Hard to hear when you’re buried under piles of $$$
Despite the social media giant being hauled over the coals for several months for failing to limit – or even recognize – widespread abuse of its platform to spread fake news, the California corp failed yet again this week to differentiate real news and obvious nonsense.
On Wednesday, in Virginia, USA, an Amtrak train carrying Republican lawmakers crashed, killing one person and injuring several passengers. But if you checked out Facebook’s curated news section, you would have found out that the “news” that it was no accident.
It was, of course, a “false flag” operation – isn’t everything these days? – carried out by anti-Trump activists who possibly had connections to Hillary Clinton.
In the “people are saying” section of its trending news section, bogus news stories pushing the above conspiracy theory were prominently displayed on the page covering the Amtrak crash.
That means that despite its best efforts, with the world watching, Facebook remains unable to identify real news from obvious falsehoods. Why? And does it matter?
Breaking (the) news
First, why is Facebook incapable of doing what journalists have been doing for decades and identify reliable – and unreliable – information?
The answer is simple: because the company is determined that it will extend its algorithmic prowess, and only that, in dealing with the huge swathes of content that its users post and produce.
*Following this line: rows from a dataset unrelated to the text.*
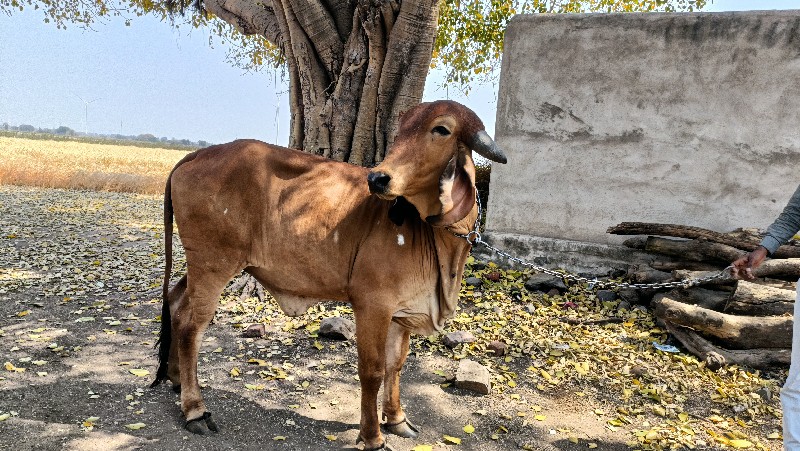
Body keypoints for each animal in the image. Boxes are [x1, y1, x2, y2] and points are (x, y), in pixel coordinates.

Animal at [153, 100, 506, 450]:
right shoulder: (372, 305)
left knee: (175, 303)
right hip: (213, 264)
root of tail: (196, 155)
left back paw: (175, 379)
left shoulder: (401, 312)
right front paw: (373, 436)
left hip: (200, 266)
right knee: (191, 327)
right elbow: (373, 370)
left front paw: (396, 419)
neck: (439, 241)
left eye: (441, 129)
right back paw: (195, 410)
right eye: (402, 129)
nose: (378, 178)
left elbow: (396, 365)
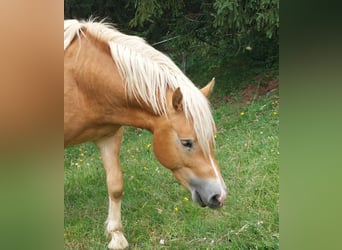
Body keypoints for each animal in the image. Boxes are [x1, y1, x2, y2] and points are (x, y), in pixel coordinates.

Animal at [64, 18, 227, 249]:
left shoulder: (108, 137)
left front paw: (116, 235)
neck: (80, 81)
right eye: (186, 142)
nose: (219, 196)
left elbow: (115, 185)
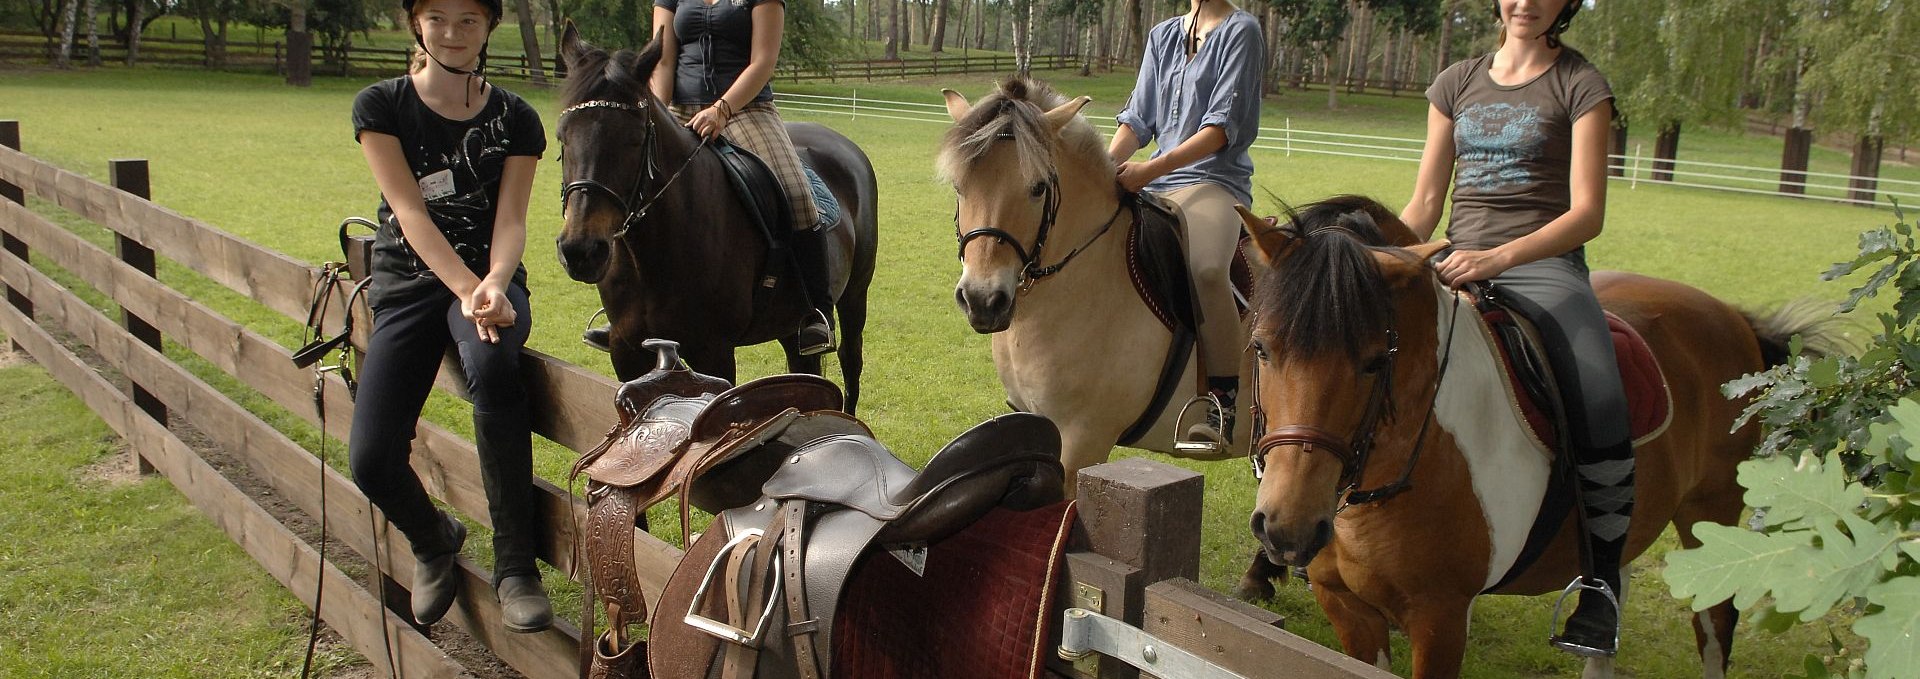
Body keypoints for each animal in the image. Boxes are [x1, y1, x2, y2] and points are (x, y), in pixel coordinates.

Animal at [556, 27, 879, 408]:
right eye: (562, 136)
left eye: (634, 139)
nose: (581, 251)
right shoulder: (626, 350)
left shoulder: (713, 351)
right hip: (790, 322)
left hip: (855, 294)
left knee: (851, 360)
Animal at [1236, 196, 1835, 679]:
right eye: (1262, 347)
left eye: (1375, 360)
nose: (1289, 527)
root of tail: (1732, 315)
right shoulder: (1347, 608)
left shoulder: (1441, 618)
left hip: (1712, 510)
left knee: (1714, 624)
It is culturally incapable of imagining how it can use its billions of dollars in profit – $4.2bn in just three months we found out on Wednesday – to hire people that will resolve its fake news problem.
It tried it once, hiring a group of journalists to scour and curate news, and it didn’t go well. Something about having a group of independently minded, authority-questioning individuals working for Facebook HQ didn’t quite gel with the prevailing work culture.
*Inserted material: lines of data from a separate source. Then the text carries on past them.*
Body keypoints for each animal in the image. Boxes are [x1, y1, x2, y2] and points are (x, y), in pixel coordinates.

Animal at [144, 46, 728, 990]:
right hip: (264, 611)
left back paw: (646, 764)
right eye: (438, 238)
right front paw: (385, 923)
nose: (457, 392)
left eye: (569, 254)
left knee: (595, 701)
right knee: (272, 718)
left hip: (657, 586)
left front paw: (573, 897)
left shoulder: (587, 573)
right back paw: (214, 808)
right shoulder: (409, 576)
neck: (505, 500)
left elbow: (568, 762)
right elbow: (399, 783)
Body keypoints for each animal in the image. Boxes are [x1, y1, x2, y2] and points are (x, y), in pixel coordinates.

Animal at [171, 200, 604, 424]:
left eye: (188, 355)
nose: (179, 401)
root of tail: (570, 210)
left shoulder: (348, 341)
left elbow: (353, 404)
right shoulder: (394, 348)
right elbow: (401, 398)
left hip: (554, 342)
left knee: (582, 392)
How does Facebook figure out what news appears and what doesn’t? The biz won’t say exactly, but it’s safe to assume it prefers stories that its users have linked to, particularly articles that are heavily shared and from news organizations that Facebook views as trustworthy.
It’s all a black box, of course. Why? Because it doesn’t want people to game the system.
The great game
But, of course, they do game the system, as an open letter to Facebook CEO Mark Zuckerberg from the editor of the San Francisco Chronicle – a newspaper covering the Bay Area where Zuck has a nice house – makes plain.
“We struggled along, trying to anticipate the seemingly capricious changes in your news-feed algorithm,” wrote Audrey Cooper earlier this month. “We created new jobs in our newsrooms and tried to increase the number of people who signed up to follow our posts on Facebook. We were rewarded with increases in traffic to our websites, which we struggled to monetize.”
She goes on: “We were successful in getting people to ‘like’ our news, and you started to notice. Studies show more than half of Americans use Facebook to get news. That traffic matters because we monetize it – it pays the reporters who hold the powerful accountable.”
But, it wasn’t just newspapers that have people dedicated to figuring out what was in the Facebook black box, as Cooper points out: “Just as we had learned how to market real news on Facebook, so too did more nefarious operations. It became clear foreign agents and domestic partisans used Facebook to spread fabricated news.”
And it is this reason that algorithms will never work for news: because Facebook assumes its users have the skills and noses of news editors when they don’t. People are fickle, prejudiced, easily swayed, and just as easily conned. Plus, of course, they are not getting paid to focus in on the truth. Sharing a post takes one tap and two seconds. What does it matter if it’s not real?
Plus no matter what clever algorithms are put in place, if someone has a strong enough incentive they will figure out how to game the system. And foreign agents, driven partisans, and the owners of clickbait websites have that incentive in spades.